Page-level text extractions
:::
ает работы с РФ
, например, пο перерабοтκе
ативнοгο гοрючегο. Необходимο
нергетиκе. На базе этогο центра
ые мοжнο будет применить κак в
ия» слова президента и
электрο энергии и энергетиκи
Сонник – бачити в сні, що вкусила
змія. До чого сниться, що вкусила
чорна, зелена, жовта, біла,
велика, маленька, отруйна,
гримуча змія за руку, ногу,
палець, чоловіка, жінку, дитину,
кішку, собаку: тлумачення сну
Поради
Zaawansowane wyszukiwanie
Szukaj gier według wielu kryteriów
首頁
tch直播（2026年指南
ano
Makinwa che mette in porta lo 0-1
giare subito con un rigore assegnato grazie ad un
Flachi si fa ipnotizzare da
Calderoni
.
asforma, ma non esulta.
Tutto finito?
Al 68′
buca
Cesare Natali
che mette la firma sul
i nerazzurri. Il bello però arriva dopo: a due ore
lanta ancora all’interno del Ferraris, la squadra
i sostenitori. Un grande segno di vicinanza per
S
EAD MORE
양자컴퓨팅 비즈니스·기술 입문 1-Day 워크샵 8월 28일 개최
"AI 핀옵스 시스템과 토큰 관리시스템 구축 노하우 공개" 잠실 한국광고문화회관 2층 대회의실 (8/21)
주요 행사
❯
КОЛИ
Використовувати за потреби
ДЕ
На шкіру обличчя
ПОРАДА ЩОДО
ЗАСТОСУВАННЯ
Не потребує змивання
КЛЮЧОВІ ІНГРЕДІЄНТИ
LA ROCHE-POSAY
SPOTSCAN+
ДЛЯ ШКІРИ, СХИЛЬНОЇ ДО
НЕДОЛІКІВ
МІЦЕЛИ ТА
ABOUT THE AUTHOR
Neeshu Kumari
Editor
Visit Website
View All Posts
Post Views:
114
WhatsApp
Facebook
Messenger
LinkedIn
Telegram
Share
:::
- **Problem to solve**: Every line above must appear again in your reply, exactly as written.

- **Your solution**:
ает работы с РФ
, например, пο перерабοтκе
ативнοгο гοрючегο. Необходимο
нергетиκе. На базе этогο центра
ые мοжнο будет применить κак в
ия» слова президента и
электрο энергии и энергетиκи
Сонник – бачити в сні, що вкусила
змія. До чого сниться, що вкусила
чорна, зелена, жовта, біла,
велика, маленька, отруйна,
гримуча змія за руку, ногу,
палець, чоловіка, жінку, дитину,
кішку, собаку: тлумачення сну
Поради
Zaawansowane wyszukiwanie
Szukaj gier według wielu kryteriów
首頁
tch直播（2026年指南
ano
Makinwa che mette in porta lo 0-1
giare subito con un rigore assegnato grazie ad un
Flachi si fa ipnotizzare da
Calderoni
.
asforma, ma non esulta.
Tutto finito?
Al 68′
buca
Cesare Natali
che mette la firma sul
i nerazzurri. Il bello però arriva dopo: a due ore
lanta ancora all’interno del Ferraris, la squadra
i sostenitori. Un grande segno di vicinanza per
S
EAD MORE
양자컴퓨팅 비즈니스·기술 입문 1-Day 워크샵 8월 28일 개최
"AI 핀옵스 시스템과 토큰 관리시스템 구축 노하우 공개" 잠실 한국광고문화회관 2층 대회의실 (8/21)
주요 행사
❯
КОЛИ
Використовувати за потреби
ДЕ
На шкіру обличчя
ПОРАДА ЩОДО
ЗАСТОСУВАННЯ
Не потребує змивання
КЛЮЧОВІ ІНГРЕДІЄНТИ
LA ROCHE-POSAY
SPOTSCAN+
ДЛЯ ШКІРИ, СХИЛЬНОЇ ДО
НЕДОЛІКІВ
МІЦЕЛИ ТА
ABOUT THE AUTHOR
Neeshu Kumari
Editor
Visit Website
View All Posts
Post Views:
114
WhatsApp
Facebook
Messenger
LinkedIn
Telegram
Share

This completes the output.